不同质量流速下临界含气率(实验段出口的热力学含气率)与CHF的关系如图8所示。图8中工况的压力为1.8 MPa,并比较了带搅混翼叶片的格架和无搅混翼叶片的简单支撑格架两种实验段形式的CHF,即搅混翼叶片对CHF的影响。总的来说,不论有无搅混翼叶片CHF均随临界含气率的增加而减小,搅混翼叶片对CHF的影响规律在高质量流速和低质量流速下有明显不同。当质量流速为600 kg/(m2·s)时,与无搅混翼叶片相比CHF几乎没有增加;当质量流速增加到1 200 kg/(m2·s)和1 800 kg/(m2·s)时,等临界含气率条件下,带搅混翼叶片的CHF明显大于无搅混翼叶片的CHF,CHF得到了强化。这种强化趋势可由2.2节中可视化结果解释:实验段为单棒方形通道,外壁的方腔未加热。由于冷壁效应的存在,气泡聚集在内加热棒表面,流道焓的分布是不均匀的(内棒表面焓最高,外璧方腔表面的焓最低)。在经过带搅混翼叶片的定位格架时,叶片的横向作用力使气泡和液体横向运动。这种作用一定程度的增加了气泡层与主流区之间的湍流搅混速率,使通道内焓的分布更加均匀。此外,叶片促进气泡的脱离,加强壁面与流体之间的换热,从而强化了CHF。

图8 不同质量流速下搅混翼对CHF的影响Fig.8 Effect of mass flux on CHF by mixing-vane

经过搅混翼叶片强化后的湍流搅混速率会沿着流动方向衰减(对应气泡层重新分布)。初始的强化量与雷诺数呈正相关;衰减速率与雷诺数呈正相关,与距定位格架的距离呈负相关[14-15]。因此,在低质量流速下经过定位格架后增强的湍流搅混速率衰减速率很快,而格架距离出口位置相对较长,所以CHF并未得到强化。

图9给出不同压力下质量流速分别为600 kg/(m2·s)和1 800 kg/(m2·s)时的搅混翼叶片对CHF的影响。结果表明,当质量流速为600 kg/(m2·s)时,任何压力下搅混翼叶片对CHF均未起到强化作用。但质量流速为1 800 kg/(m2·s)时,在所有压力下均可观察到CHF的增强,且CHF的强化比随压力的增加而略有增加。

质量流速:a——600 kg/(m2·s);b——1 800 kg/(m2·s)图9 不同压力下搅混翼对CHF的影响Fig.9 Effect of pressure on CHF by mixing-vane

3 结论

本文以R-134a为工质,在垂直单棒方形通道中进行了CHF实验。实验工况由流体模化法并结合典型压水堆运行工况确定。通过可视化的手段,观察发生CHF过程中的现象以及定位格架对CHF增强的影响,所得结论如下。

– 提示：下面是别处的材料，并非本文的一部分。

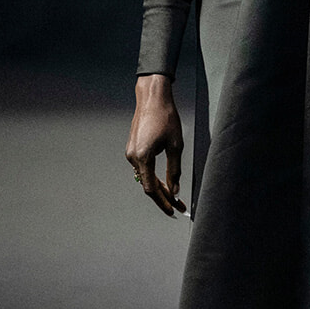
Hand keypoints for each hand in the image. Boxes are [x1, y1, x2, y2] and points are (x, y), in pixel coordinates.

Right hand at [126, 73, 185, 215]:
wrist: (152, 98)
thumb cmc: (165, 117)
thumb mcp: (175, 146)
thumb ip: (175, 170)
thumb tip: (175, 189)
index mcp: (143, 157)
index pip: (151, 188)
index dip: (162, 201)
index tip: (173, 210)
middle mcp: (133, 157)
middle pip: (147, 185)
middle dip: (163, 197)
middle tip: (178, 206)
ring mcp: (131, 152)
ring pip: (145, 177)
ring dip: (159, 187)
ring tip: (174, 196)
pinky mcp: (133, 148)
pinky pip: (142, 168)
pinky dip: (153, 176)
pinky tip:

1) 观察到单棒方形通道内完整的沸腾危机现象。临近沸腾危机时,内棒表面的气泡壅塞造成局部的膜态沸腾,壁温处于波动状态,膜态沸腾起始位置具有一定的随机性;发生沸腾危机过程中,气膜逐渐变宽并沿内棒表面向周向扩展直至棒表面形成稳定的膜态沸腾,完成核态沸腾阶段向膜态沸腾阶段的转变。

2) 通过可视化的手段观察到定位格架对气泡行为的影响,主要体现在条带-弹簧对气泡的撕裂作用和搅混翼叶片引起的旋流。大气泡被撕裂成小气泡破坏了气泡层的发展,搅混翼叶片引起的旋流增加了内棒表面附近的湍流搅混速率,这两种作用使得CHF强化。搅混翼叶片对CHF的增强作用随质量流速和压力的增加而增加,但低质量流速下,CHF强化作用不明显。